So back to the scenario. Markets are moving, clients are calling and your business has just come to a grinding halt at the most inopportune time. Do you panic and pay? Will that ensure you get your files back?
Maybe, but the odds are you will still never see your files again. That punk hacker from some third-world hellhole or your neighbor’s basement just took the money and ran. If you don’t want to find yourself in this situation, then take the time to protect your devices and use common sense.
Ok, I didn’t do what I should have done and now I’m a victim of ransomware-cyber extortion. What should I do?
First and foremost, bring in law enforcement. It is a crime and it needs to be reported. Most states now have a cybersecurity unit. In New Jersey, you can receive updates on ransomware and other cyber threats from the NJ Cybersecurity and Communications Cell (NJCCIC). Since July 2015, some 150 variants of ransomware have been profiled by this unit. Out of the 150 known variants, 79 have publicly available decryption tools with recovery options. While not all ransomware can be decrypted, NJCCIC can help in directing you toward these potential recovery tools.

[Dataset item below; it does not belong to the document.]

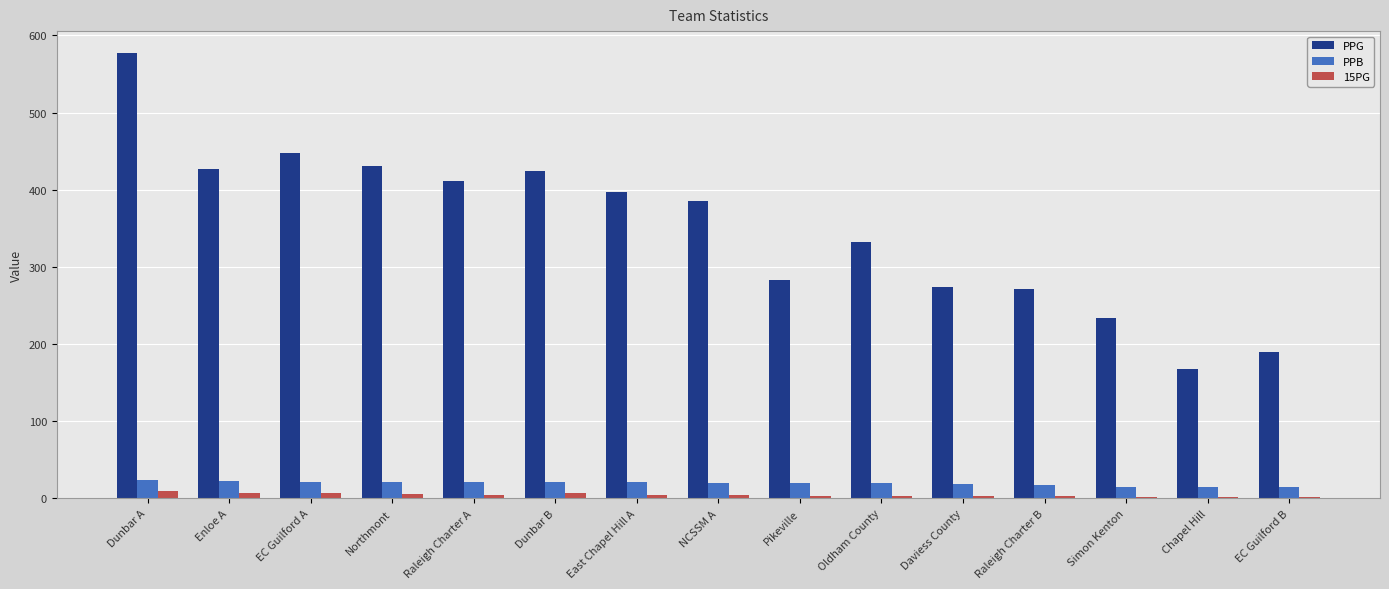

What is the sum of all 15PG values?

68.7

Is cybersecurity really an issue that I need to worry about, or just some Y2K type of cyber hype?
Well, in 2013 a ransomware known in the cyber world as CryptoLocker came on to the scene. In just four months it raked in or hacked $4mm. Think about the tools you need to enter the world of cyber-crime: with just a laptop and some knowledge, you can do it from anywhere. The retail store Target is still recovering from a 2013 attack that resulted in the theft of 40 million credit cards and personally identifiable information from 70 million customers. They have the resources to handle it, but if your business experienced something similar, would your doors still be open a year from now? Stay in business. Be cyber smart.